The issue is greater than one hospice society and one minister. Mr. Dix’s threat seems to violate the spirit if not the letter of enabling federal legislation that assured the rights of practitioner conscience would be protected.

We do not insist every practitioner perform every legally permitted procedure upon request. They may refuse to perform non-therapeutic abortions, for example. Because a patient reads about a procedure on the internet doesn’t mean a physician must perform it. Clinical, ethical and social judgment has been in every other area of medicine not simply protected but encouraged.

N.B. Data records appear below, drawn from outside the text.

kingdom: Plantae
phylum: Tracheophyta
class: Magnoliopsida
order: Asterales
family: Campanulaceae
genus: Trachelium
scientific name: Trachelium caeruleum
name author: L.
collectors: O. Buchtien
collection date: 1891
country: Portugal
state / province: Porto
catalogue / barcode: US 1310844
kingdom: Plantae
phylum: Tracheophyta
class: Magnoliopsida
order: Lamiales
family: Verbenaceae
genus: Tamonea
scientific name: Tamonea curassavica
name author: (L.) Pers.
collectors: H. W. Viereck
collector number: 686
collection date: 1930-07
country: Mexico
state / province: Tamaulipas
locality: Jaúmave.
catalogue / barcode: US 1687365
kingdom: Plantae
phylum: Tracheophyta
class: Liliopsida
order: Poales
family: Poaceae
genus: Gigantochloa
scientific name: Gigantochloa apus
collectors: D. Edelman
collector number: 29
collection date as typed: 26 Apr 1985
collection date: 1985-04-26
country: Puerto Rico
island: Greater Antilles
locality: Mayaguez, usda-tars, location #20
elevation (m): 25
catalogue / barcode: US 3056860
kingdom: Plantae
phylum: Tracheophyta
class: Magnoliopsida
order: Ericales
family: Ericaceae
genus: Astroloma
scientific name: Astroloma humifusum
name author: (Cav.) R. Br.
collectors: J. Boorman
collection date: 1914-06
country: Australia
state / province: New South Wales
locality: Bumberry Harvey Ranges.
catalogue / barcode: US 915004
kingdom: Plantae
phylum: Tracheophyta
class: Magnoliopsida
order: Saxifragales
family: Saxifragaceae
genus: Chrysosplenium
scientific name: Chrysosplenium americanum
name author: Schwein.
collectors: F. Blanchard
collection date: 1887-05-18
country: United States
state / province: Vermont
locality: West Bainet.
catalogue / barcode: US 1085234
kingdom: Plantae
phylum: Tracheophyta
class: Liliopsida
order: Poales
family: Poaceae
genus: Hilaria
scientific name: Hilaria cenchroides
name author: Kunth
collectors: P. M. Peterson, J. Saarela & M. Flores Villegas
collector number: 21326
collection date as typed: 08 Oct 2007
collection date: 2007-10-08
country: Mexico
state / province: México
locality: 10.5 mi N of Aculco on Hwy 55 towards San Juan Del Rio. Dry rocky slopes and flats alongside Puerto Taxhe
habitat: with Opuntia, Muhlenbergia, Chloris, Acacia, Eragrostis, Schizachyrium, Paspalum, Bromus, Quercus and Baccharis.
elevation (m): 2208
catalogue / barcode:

A hospice society following professional guidelines should be lauded, not censored. After all, they take on the onerous job of organization and supervision of complex cases with at best partial funding from their provinces. Most I know are endlessly fundraising to make up for shortfalls in the monies the province provides.

Mr. Gossard received the end he wanted. He just didn’t get it at the hospice dedicated to palliative care. So the referral system worked. And yet Mr. Dix insists the Delta Hospice Society should violate CHPCA and CAPCP practice guidelines of if they want to be funded. Conscience and best practices of those governing professional associations be damned.

If he is successful, it will mean we are all allowed our convictions, ethics and clinical judgments as long as they are deemed appropriate by the minister of the day. To say “you have rights” and then to make practice impossible violates the spirit of the laws in which individual conscience and professional judgment are protected.

That is not a result I would like. It is also one whose ramifications extend far beyond this one hospice society and its firm conviction on what best practices might be.

Editor’s note: An earlier version of this article incorrectly referenced the Canadian Society of Palliative Care Physicians.